La letteratura scientifica definisce “energia grigia” quella necessaria per produrre, per trasportare, per smaltire un prodotto o un materiale e per assicurare un servizio, l’energia di un ciclo completo di un prodotto o di un servizio. Fino ad oggi l’energia grigia è stata nascosta e le multinazionali di tutto il mondo, comprese quelle che producono energia, hanno realizzato extra profitti, aumentando le loro ricchezze grazie alla possibilità di abbassare i costi sul lavoro e sul rispetto dell’ambiente delocalizzando in tutti quegli Stati che facevano carta straccia di diritti e della tutela della nostra ricchezza ambientale planetaria.

La politica in questi anni ha lasciato fare e costruito autostrade per chi in nome del profitto ha dettato legge sugli effetti sociali ed ambientali e non ricordo alcun freno contro le politiche predatorie ed estrattive, né proposte alternative.

Non a caso le prime norme di contrasto alle delocalizzazioni delle imprese sono state scritte nella legislazione italiana dal governo del M5S con Conte Presidente del Consiglio ed oggi la sottosegretaria Alessandra Todde e il ministro Orlando vogliono aggiornare quelle normative per evitare che il nostro paese venga solo sfruttato, consumato e buttato nel cestino a spese del contribuente, dei lavoratori e delle piccole e medie imprese che subiscono concorrenza sleale a vantaggio di pochissimi amministratori delegati e di grandi conti in banca.

Nel 2023 anche l’Unione Europea reagisce a nuove tipi di delocalizzazioni che possono colpire tutti gli Stati membri, quelle di alcune tipologie di aziende che scelleratamente in cerca di un maxiprofitto oggi, vogliono continuare la corsa di domani verso la devastazione ambientale prodotta da emissione di CO2 decidendo di andare negli “inferni dei diritti” e “inferni della biosfera”, che tanto piacciono ad alcune multinazionali, ovvero quegli Stati che garantiscono una violazione sistematica dei diritti sul lavoro e della tutela dell’ambientale incidendo sulle conquiste di civiltà che abbiamo costruito lungo decenni di lotte.
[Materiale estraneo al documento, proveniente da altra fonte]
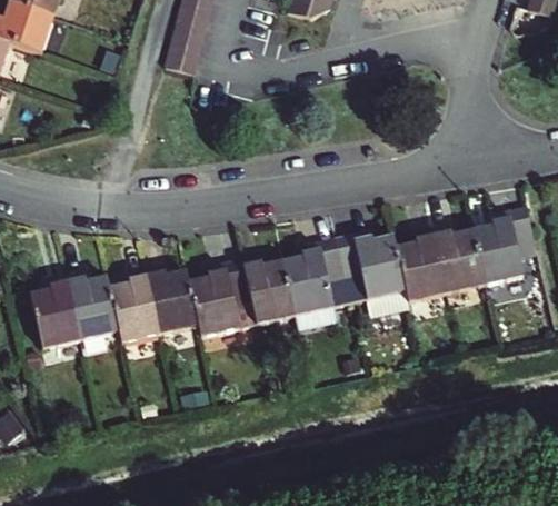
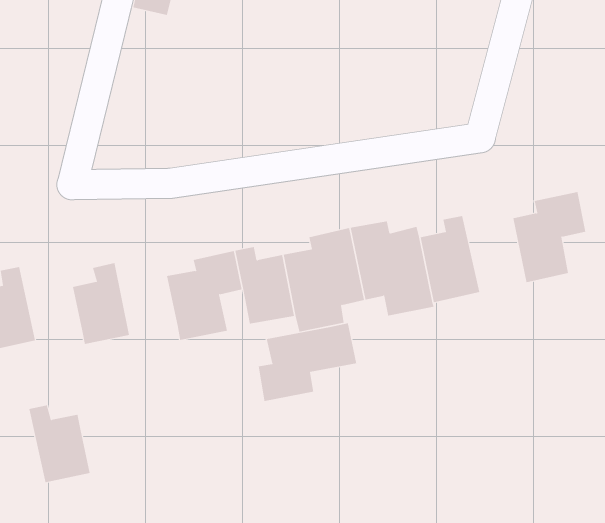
building: [437,227,489,294] -> none
building: [149,266,200,329] -> none
building: [70,269,121,334] -> [29,405,90,483]
building: none -> [258,323,357,402]

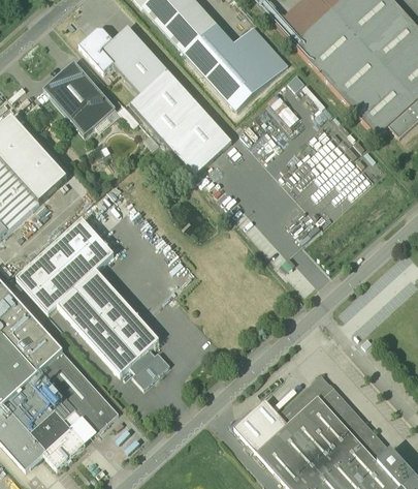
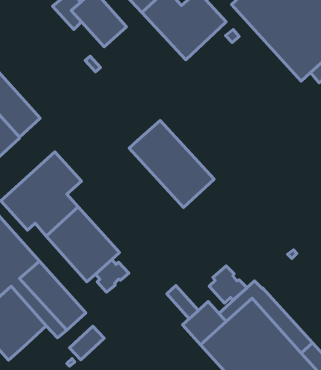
building: [43,60,116,134] -> none
building: [130,69,232,174] -> [129,120,214,207]
building: none -> [209,266,247,303]
building: none -> [167,285,198,319]
building: [43,428,85,468] -> [70,326,104,360]

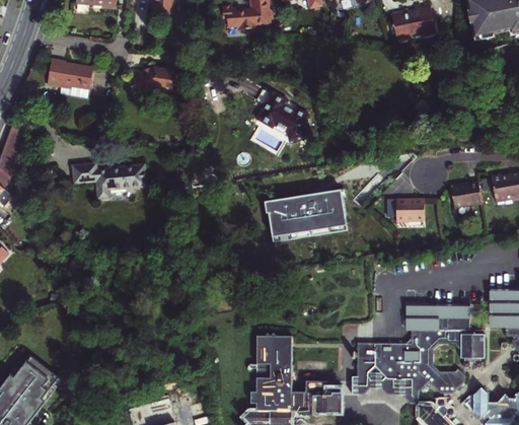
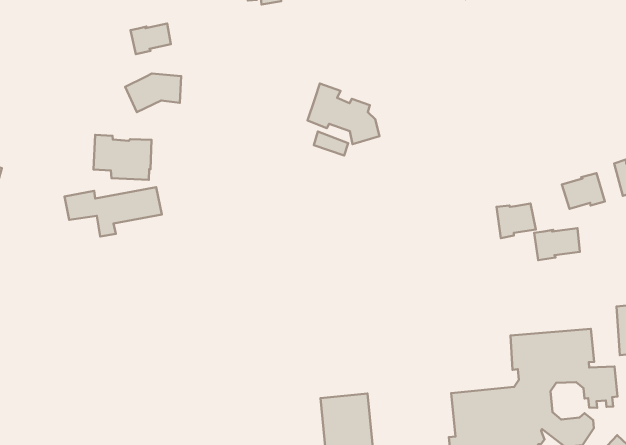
building: none -> [130,23,171,54]
building: [47,62,93,100] -> [93,135,151,180]
building: [262,186,345,239] -> none
building: none -> [534,228,580,260]

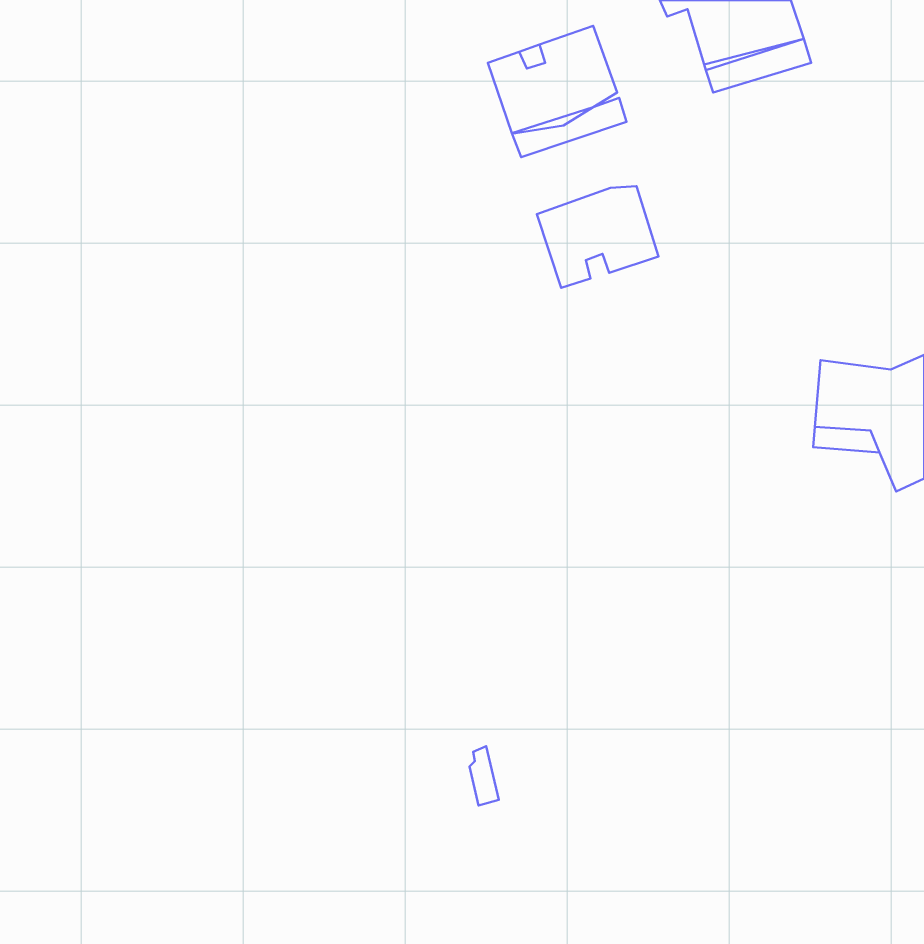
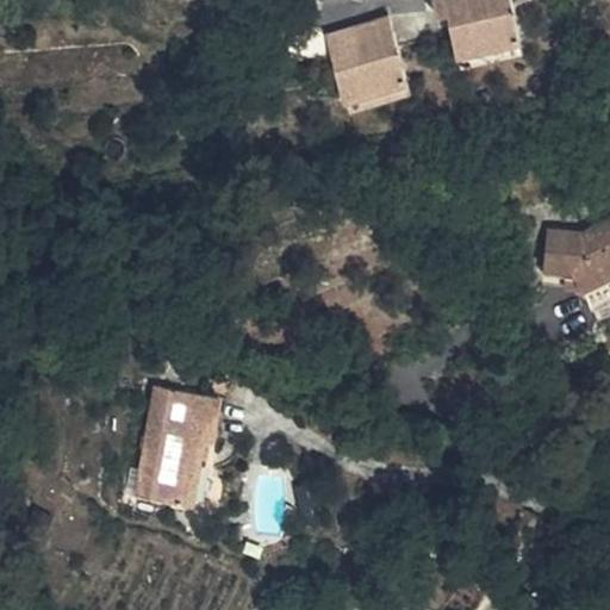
building: [537,186,659,288] -> none
building: none -> [139,378,229,504]

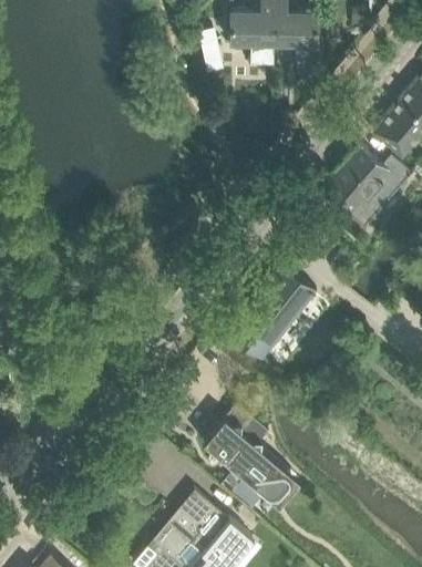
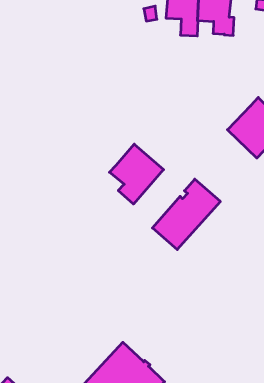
building: none -> [109,144,164,204]
building: [203,404,299,507] -> none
Lo strumento che individua l’Ue per fermare tutto questo è il Cbam (carbon border adjustment mechanism) che finalmente introduce il concetto di emissione di Co2 importata per evitare di avvalersi di un fornitore non-Ue più inquinante senza incorrere nel sovrapprezzo. Sarebbe un ottimo strumento per garantire alle nostre imprese di affrontare la transizione ecologica senza subire concorrenza sleale e sarebbe un acceleratore incredibile per salvare il nostro pianeta dalle devastazioni ambientali che non lasciano scampo a nessuno.

Lo stesso ministro della Transizione Ecologica italiano ricorda che senza porre subito rimedio a questa folle corsa all’inquinamento nel 2050 avremo in Italia territori desertici non più coltivabili e una temperatura media al sud di 52 gradi, un futuro che dobbiamo evitare ai nostri figli e ai nostri nipoti se solo vogliamo continuare a guardare negli occhi i nostri bambini.

Tuttavia l’Europa non sembra avere la forza sullo scacchiere internazionale per accelerare questo strumento che immagina pienamente operativo solo nel 2030, un po’ tardi per raggiungere gli obiettivi dell’agenda dello sviluppo 2030 dell’Onu!!

L’Europa rinuncia a 9 miliardi all’anno che potrebbero essere subito utilizzati proprio per aiutare cittadini e imprese con basso reddito che devono fronteggiare gli aumenti speculativi dell’energia.

Giovedì in Parlamento grazie al M5S si approverà una mozione contro gli aumenti dei costi delle bollette e deve essere questa l’occasione per chiedere all’Europa un’accelerazione nell’utilizzo del Cbam per finanziare come comunità europea un fondo di abbattimento dei costi delle bollette per i più fragili che rischiano grosse difficoltà economiche prodotte dagli aumenti dei costi dell’energia. Puntiamo ad intervenire strutturalmente nelle bollette energetiche perché sono intollerabili extra profitti e delocalizzazione dell’inquinamento e perché abbiamo un’unica aria da respirare in questo pianeta.

Abbiamo l’occasione di impegnare il COP26 che presediamo insieme alla Gran Bretagna e il G20 presieduto da Draghi su un tema concreto che ha il vantaggio di chiarire la direzione della transizione che deve essere social-ecologica. Una scelta in linea con lo stesso pacchetto Fit for 55 che l’Unione Europea deve adottare per ridurre le emissioni nette di gas serra di almeno il 55% entro il 2030, rispetto ai livelli del 1990 e che prevede l’istituzione di un Social climate fund, pensato proprio per aiutare i cittadini più deboli che possiamo subito riempire di 9 miliardi senza aspettare il 2030.